When you’re cycling, you have to pay attention to the road. You can’t fully zone out.

But there’s still plenty of reasonably calm time — like when I’m going down a long and empty street, or gliding through a park, or idling a stop light, or slowly climbing a long hill.

That means there’s lots of mental room for active thinking. By “active” I mean that I can pick something that’s specifically bugging me — some difficult research I’m hashing through, or a personal dilemma, or a song lyric I’ve been trying to write, or the structure of an article draft I can’t quite fashion — and mull it over.

And there’s quite a lot of this time, if the bike ride is long! Even short errands tend to give me 15 minutes of cycling; meeting someone in Manhattan for lunch often means an hour and a half of cycling during a business day. And a few times a year I do a 100-mile “century”, which is about nine hours in the saddle.

(A side note: Cycling also tricks me into spending more time thinking than I’d normally set aside. If I do a 45 minute ride to dinner with a friend, I’m forced to do a 45 minute ride back. Cycling is a sneaky trap you lay for yourself: Once you’ve arrived at your destination, you’ve got to cycle back, even if you don’t feel like it.)

Black and white photo of woman in a black pencil skirt and black sweater, standing on sidewalk and looking at her photo, flanked by two cars parked on the street

“Lady in black” by Sergei F

5) There are few technological distractions on a cycle

Let’s say I cycle to meet a friend for lunch, and spend an hour total going there and back. That’s one hour of time for thinking.

In the rest of my life, I rarely spend that much time only thinking. If I’m sitting around the house, I might spend some minutes staring into space, pondering something. But more likely than not I’d flip open my laptop to do some reading, or I’d look at a book or a magazine, or I’d dork around on social media. Obviously, if I’m reading something deep or informative, I’m doing a lot of useful thinking there, too. But it’s cognitive work that’s triggered by media.

But with cycling, you cannot seriously consume visual media at all.
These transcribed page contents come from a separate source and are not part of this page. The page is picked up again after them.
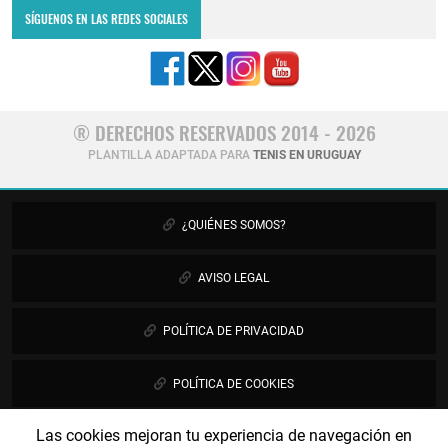
SÍGUENOS EN LAS REDES SOCIALES
® DERECHOS RESERVADOS 2014 - 2026
PLANTILLA ADAPTADA PARA
TENIS EN URUGUAY
¿QUIÉNES SOMOS?
AVISO LEGAL
POLÍTICA DE PRIVACIDAD
POLÍTICA DE COOKIES
Las cookies mejoran tu experiencia de navegación en
PUBLICIDAD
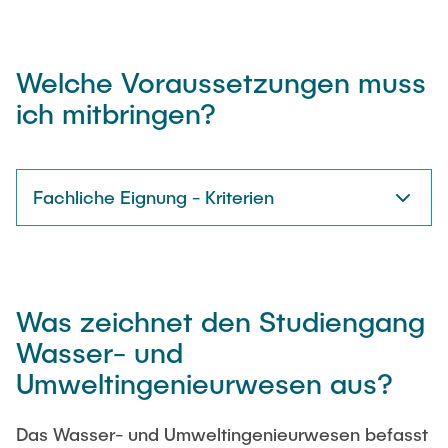
Welche Voraussetzungen muss
ich mitbringen?
Fachliche Eignung - Kriterien
Was zeichnet den Studiengang
Wasser- und
Umweltingenieurwesen aus?
Das Wasser- und Umweltingenieurwesen befasst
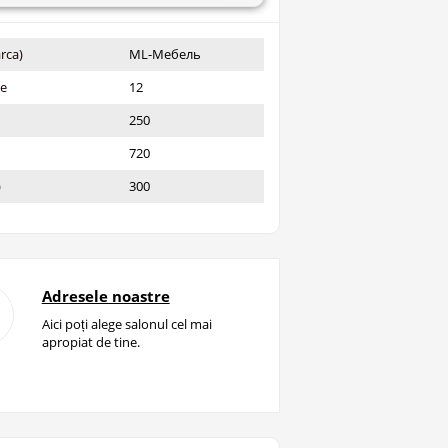
rca)
ML-Мебель
ie
12
250
720
)
300
Adresele noastre
Aici poți alege salonul cel mai
apropiat de tine.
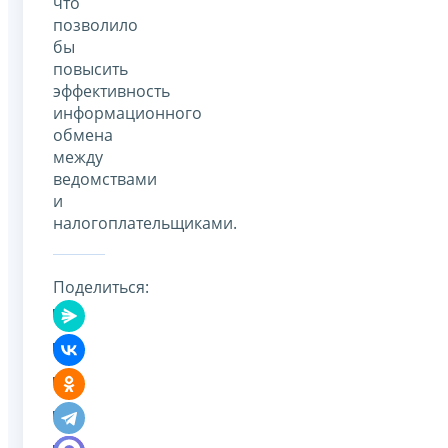
что
позволило
бы
повысить
эффективность
информационного
обмена
между
ведомствами
и
налогоплательщиками.
Поделиться:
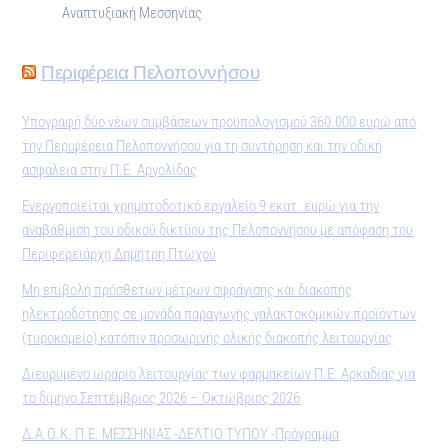
Αναπτυξιακή Μεσσηνίας
Περιφέρεια Πελοποννήσου
Υπογραφή δύο νέων συμβάσεων προϋπολογισμού 360.000 ευρώ από
την Περιφέρεια Πελοποννήσου για τη συντήρηση και την οδική
ασφάλεια στην Π.Ε. Αργολίδας
Ενεργοποιείται χρηματοδοτικό εργαλείο 9 εκατ. ευρώ για την
αναβάθμιση του οδικού δικτύου της Πελοποννήσου με απόφαση του
Περιφερειάρχη Δημήτρη Πτωχού
Μη επιβολή πρόσθετων μέτρων σφράγισης και διακοπής
ηλεκτροδότησης σε μονάδα παραγωγής γαλακτοκομικών προϊόντων
(τυροκομείο) κατόπιν προσωρινής ολικής διακοπής λειτουργίας
Διευρυμένο ωράριο λειτουργίας των φαρμακείων Π.Ε. Αρκαδίας για
το δίμηνο Σεπτέμβριος 2026 – Οκτώβριος 2026
Δ.Α.Ο.Κ. Π.Ε. ΜΕΣΣΗΝΙΑΣ -ΔΕΛΤΙΟ ΤΥΠΟΥ -Πρόγραμμα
You can peek at your phone during a stop light, or riskily glance at a message while zipping along an empty street. (Dangerous; one shouldn’t do it; yet I sometimes do.)

Mostly, cycling gives me a space for thinking that is uniquely uninterrupted by messages, posts, or media. It’s just me focusing on my thoughts, with a brain that’s buzzing in the perfect state for nuanced, creative thinking.

(Technically, one could listen to audio media on a bike, like podcasts or music. But I never do that. For safety’s sake, I want to hear exactly what’s going on in the world around me.)